Seit Anfang an beim Down-Sportlerfest dabei ist sein Schauspielerkollege Joachim Hermann Luger alias Vater Beimer aus der "Lindenstraße". Er flitzt über die Bahn, feuert Sportler und Zuschauer an, bis die Halle tobt. In diesem Jahr hat er seinen Serien-Kollegen Jo Bolling mitgebracht, der es schade findet, "dass mich Joachim nicht schon früher angesprochen hat". Mit von der Partie ist schließlich auch Edgar Itt, Olympia-Teilnehmer von Seoul 1988, der mit der 4x400-Meter-Staffel damals die Bronze-Medaille errang. Gemeinsam mit den jungen Sportlern rennt der Botschafter der Special Olympics die 50 Meter, lässt sich mit den Athleten fotografieren und gibt Autogramme.

Die Zukunft des Sportfestivals ist gesichert

Ins Leben gerufen wurde die weltweit einzigartige Sportlerveranstaltung von der Hexal Foundation gGmbH, deren Geschäftsführerin Anne Schardey in diesem Jahr den Vorstandsvorsitzenden der Hexal AG, Helmut Fabry, mitgebracht hat. "Für Menschen mit Down-Syndrom ist Sport eine wunderbare Gelegenheit, herauszufinden, was sie können", sagt Fabry und sichert den Teilnehmern sowie der Stadt Frankfurt zu, dieses Festival auch künftig zu unterstützen.

Toll sind die sportlichen Leistungen der Athleten an diesem Tag. Sie messen sich im 50- und 100-Meter-Lauf, im Weitsprung, Tennis, Tischtennis, Weitwurf, Fußball und Judo. In Workshops lernen sie "Tanzen wie ein Popstar", in der Mehrzweckhalle üben sie sich im Stelzen laufen, Fahrrad- und Speed-Car-Fahren. Mit dem Stück "Das kleine Känguru und der Angsthase" gastiert zudem die Augsburger Puppenkiste in der Kalbacher Mehrzweckhalle. Die Eltern der Athleten informieren sich im Vereinsraum derweil über "Freizeitgestaltung und soziale Kontakte für Menschen mit Down-Syndrom".

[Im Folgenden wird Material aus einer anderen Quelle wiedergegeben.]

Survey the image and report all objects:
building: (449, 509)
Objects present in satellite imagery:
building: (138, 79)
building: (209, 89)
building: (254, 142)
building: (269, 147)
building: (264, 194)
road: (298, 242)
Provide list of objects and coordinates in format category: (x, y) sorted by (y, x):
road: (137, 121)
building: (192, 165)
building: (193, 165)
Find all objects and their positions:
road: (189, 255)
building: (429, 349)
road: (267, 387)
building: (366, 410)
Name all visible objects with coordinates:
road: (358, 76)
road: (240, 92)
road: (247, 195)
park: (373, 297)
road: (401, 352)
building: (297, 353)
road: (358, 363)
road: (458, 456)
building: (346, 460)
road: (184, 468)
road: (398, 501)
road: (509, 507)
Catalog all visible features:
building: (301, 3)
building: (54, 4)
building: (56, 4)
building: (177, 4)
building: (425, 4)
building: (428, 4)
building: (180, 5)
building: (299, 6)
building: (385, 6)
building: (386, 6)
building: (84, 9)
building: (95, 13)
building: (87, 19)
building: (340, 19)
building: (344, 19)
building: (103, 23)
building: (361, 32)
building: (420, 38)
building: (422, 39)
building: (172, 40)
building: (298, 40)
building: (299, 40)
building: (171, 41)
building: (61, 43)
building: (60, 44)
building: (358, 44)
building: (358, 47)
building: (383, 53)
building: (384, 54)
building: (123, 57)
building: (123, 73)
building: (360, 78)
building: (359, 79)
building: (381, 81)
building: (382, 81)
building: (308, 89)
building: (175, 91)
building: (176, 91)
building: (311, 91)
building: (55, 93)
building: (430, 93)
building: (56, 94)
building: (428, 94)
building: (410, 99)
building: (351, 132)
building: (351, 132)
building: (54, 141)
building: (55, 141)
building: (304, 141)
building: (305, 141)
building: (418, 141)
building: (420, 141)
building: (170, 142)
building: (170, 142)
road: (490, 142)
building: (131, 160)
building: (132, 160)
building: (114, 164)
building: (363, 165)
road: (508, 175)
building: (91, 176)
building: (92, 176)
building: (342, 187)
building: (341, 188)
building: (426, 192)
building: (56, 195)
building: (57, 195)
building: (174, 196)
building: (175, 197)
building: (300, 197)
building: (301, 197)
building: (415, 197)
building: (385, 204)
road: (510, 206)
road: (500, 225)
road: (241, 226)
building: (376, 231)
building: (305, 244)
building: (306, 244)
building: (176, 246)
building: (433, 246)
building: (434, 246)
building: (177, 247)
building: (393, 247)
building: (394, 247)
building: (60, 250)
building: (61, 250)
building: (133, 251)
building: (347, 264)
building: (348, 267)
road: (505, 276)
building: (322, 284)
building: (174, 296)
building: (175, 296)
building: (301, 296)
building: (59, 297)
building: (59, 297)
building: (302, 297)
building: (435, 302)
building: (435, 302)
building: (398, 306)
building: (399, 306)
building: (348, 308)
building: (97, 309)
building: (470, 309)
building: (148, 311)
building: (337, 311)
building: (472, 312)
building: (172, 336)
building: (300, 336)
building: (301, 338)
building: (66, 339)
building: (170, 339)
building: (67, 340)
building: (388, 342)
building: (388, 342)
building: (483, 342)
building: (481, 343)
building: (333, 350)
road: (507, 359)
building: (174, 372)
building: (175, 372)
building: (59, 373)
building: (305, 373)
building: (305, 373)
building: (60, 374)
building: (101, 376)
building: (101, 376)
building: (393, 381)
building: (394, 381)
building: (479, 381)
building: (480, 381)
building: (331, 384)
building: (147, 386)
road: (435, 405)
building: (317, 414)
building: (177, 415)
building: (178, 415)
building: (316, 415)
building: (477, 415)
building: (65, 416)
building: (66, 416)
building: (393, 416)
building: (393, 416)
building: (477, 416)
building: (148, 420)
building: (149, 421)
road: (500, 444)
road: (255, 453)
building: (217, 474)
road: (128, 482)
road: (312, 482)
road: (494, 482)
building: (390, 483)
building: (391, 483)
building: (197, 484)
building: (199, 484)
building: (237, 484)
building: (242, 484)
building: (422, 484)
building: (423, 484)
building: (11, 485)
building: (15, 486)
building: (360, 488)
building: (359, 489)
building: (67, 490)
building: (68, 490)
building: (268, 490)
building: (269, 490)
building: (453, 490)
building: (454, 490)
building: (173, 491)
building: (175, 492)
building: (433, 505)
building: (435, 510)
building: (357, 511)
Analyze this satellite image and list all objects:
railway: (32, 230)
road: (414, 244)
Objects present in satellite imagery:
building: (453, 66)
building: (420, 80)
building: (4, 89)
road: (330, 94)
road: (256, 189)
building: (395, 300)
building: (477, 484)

Am späten Nachmittag ist die Siegerehrung. Die Athleten strahlen, und bei den Eltern fließen Tränen. Für Bobby heißt nach dem Spiel vor dem Spiel, denn am 20. September findet schon das nächste Down-Sportlerfestival in Magdeburg statt, wo sicher weitere Rekorde geknackt werden.